◆ The task: Which of the lines below holds the string "бәбкәм"? Copy every line that does.

(Records excerpted from a collection)
§ §
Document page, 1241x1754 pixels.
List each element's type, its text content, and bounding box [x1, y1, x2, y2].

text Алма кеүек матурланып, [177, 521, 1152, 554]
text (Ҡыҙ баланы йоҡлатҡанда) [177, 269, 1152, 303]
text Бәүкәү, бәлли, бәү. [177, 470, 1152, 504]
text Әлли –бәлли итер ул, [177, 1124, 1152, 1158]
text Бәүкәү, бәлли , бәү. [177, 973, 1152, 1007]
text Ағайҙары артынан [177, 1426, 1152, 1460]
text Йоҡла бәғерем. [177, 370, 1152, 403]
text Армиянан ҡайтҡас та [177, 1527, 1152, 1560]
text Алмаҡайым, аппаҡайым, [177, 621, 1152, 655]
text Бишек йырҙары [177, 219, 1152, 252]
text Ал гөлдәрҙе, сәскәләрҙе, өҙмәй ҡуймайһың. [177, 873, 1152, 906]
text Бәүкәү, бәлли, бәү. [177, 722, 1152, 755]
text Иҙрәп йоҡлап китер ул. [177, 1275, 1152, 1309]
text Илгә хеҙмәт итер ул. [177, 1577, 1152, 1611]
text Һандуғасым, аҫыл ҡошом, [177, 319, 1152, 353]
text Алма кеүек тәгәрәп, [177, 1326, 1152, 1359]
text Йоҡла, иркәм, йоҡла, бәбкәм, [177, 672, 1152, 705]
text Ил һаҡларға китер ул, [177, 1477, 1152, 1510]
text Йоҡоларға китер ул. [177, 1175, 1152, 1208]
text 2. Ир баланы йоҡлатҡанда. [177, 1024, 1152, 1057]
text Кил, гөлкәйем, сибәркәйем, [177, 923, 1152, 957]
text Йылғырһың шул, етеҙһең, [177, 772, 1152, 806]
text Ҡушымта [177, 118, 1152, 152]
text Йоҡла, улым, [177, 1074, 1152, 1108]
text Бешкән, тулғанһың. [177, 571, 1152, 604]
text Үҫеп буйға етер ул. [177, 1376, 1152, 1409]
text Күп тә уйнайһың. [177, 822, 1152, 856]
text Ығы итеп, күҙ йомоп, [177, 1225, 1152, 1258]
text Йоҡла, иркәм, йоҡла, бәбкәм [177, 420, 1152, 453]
§ §
◆ Final answer:
text Йоҡла, иркәм, йоҡла, бәбкәм, [177, 672, 1152, 705]
text Йоҡла, иркәм, йоҡла, бәбкәм [177, 420, 1152, 453]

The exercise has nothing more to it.